The following data needs to be repeated exactly, with all images excluded.

##### Given material

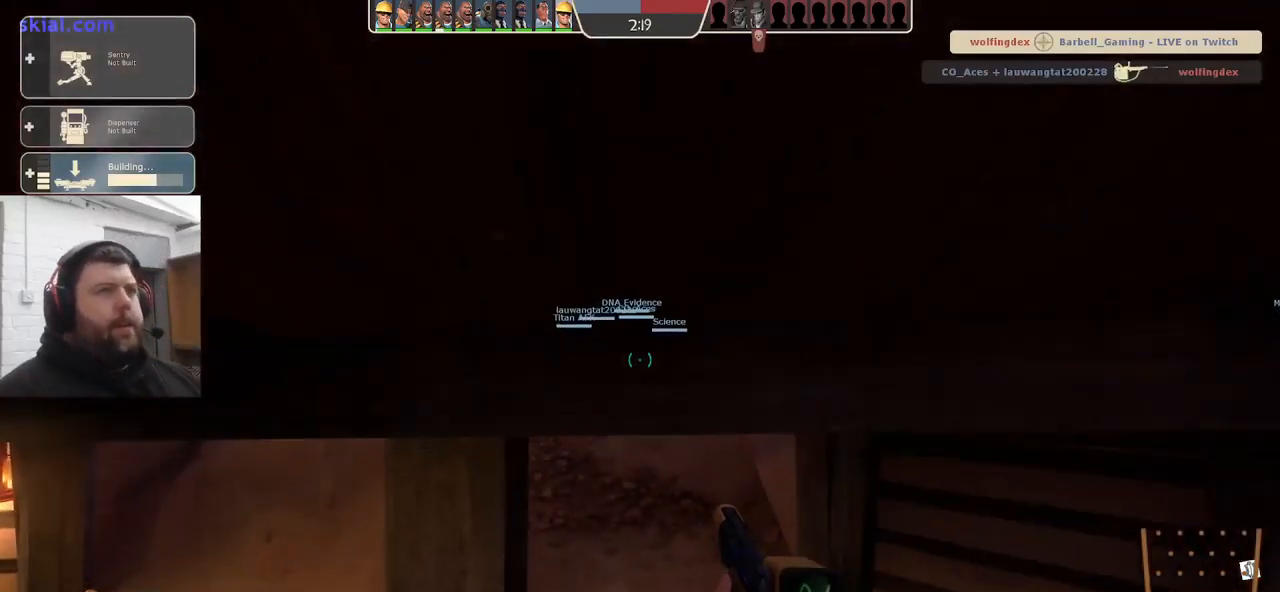
{"buttons": [], "left_stick": "up", "right_stick": "center", "events": []}
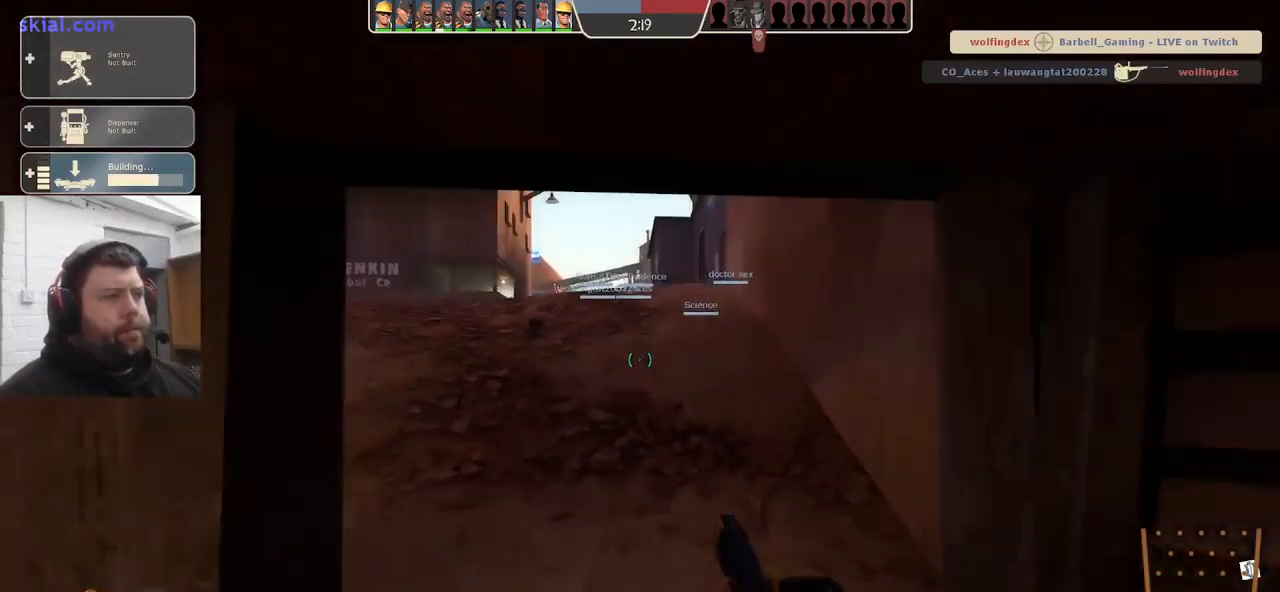
{"buttons": [], "left_stick": "down-left", "right_stick": "right", "events": [[333, "left_stick", "up-left"], [400, "right_stick", "right"], [500, "left_stick", "down-left"]]}
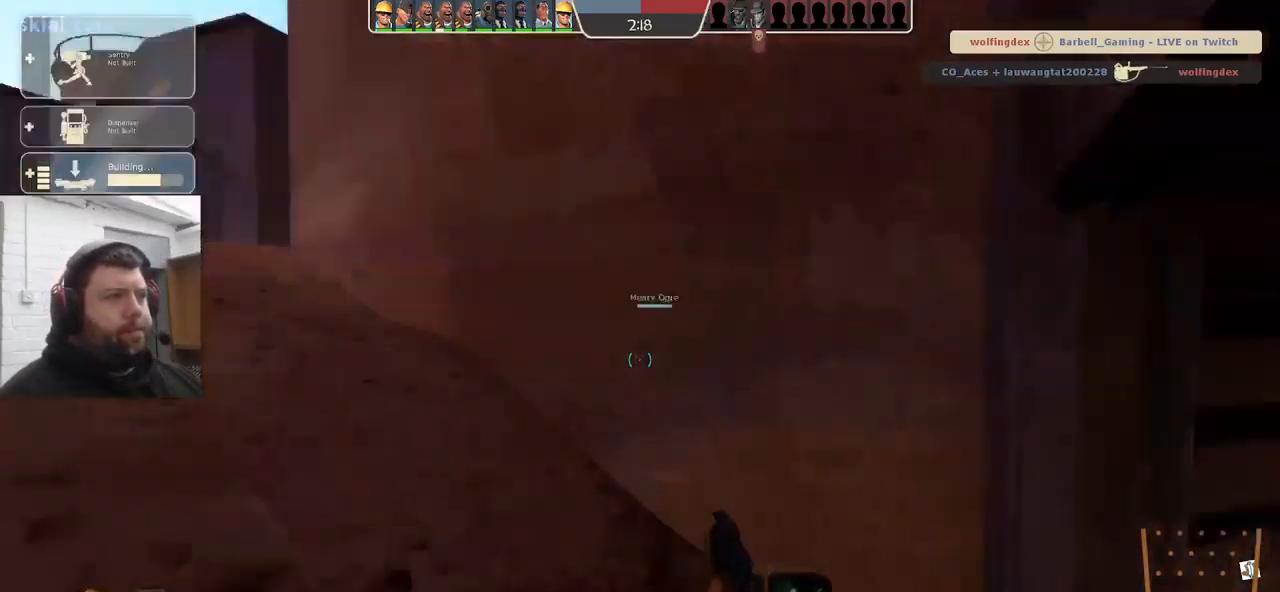
{"buttons": [], "left_stick": "left", "right_stick": "left", "events": [[200, "right_stick", "center"], [367, "right_stick", "left"], [450, "left_stick", "left"]]}
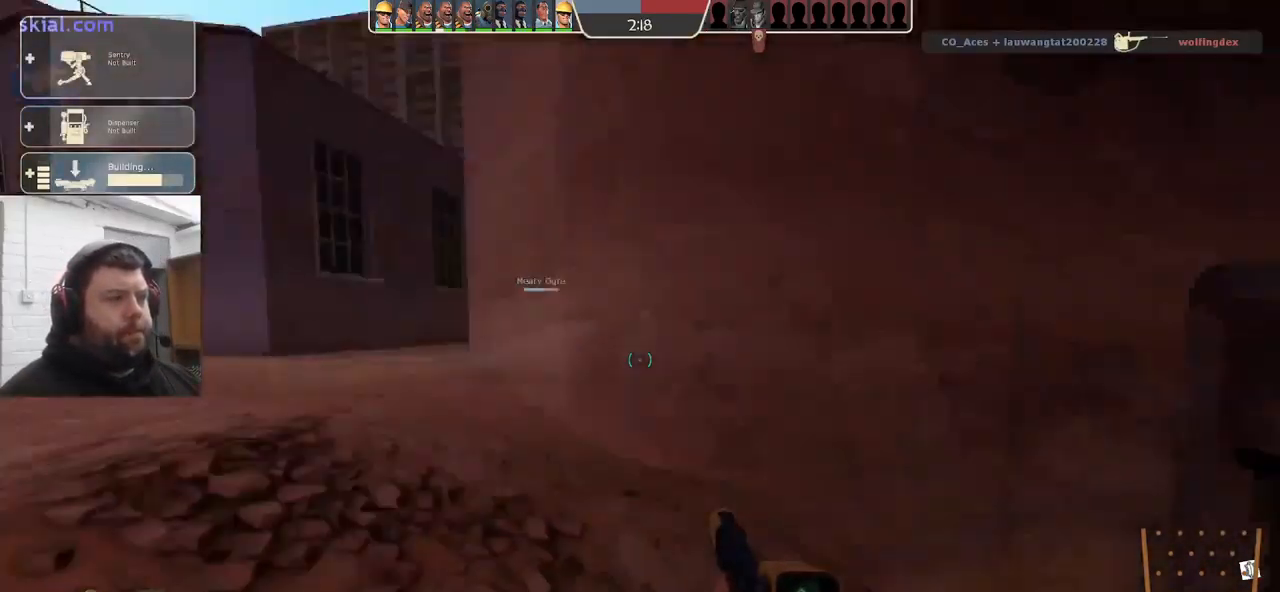
{"buttons": [], "left_stick": "up-left", "right_stick": "left", "events": [[33, "right_stick", "down-left"], [50, "left_stick", "up-left"], [150, "right_stick", "center"], [467, "right_stick", "left"]]}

##########

Solution:
{"buttons": [], "left_stick": "up", "right_stick": "center", "events": []}
{"buttons": [], "left_stick": "down-left", "right_stick": "right", "events": [[333, "left_stick", "up-left"], [400, "right_stick", "right"], [500, "left_stick", "down-left"]]}
{"buttons": [], "left_stick": "left", "right_stick": "left", "events": [[200, "right_stick", "center"], [367, "right_stick", "left"], [450, "left_stick", "left"]]}
{"buttons": [], "left_stick": "up-left", "right_stick": "left", "events": [[33, "right_stick", "down-left"], [50, "left_stick", "up-left"], [150, "right_stick", "center"], [467, "right_stick", "left"]]}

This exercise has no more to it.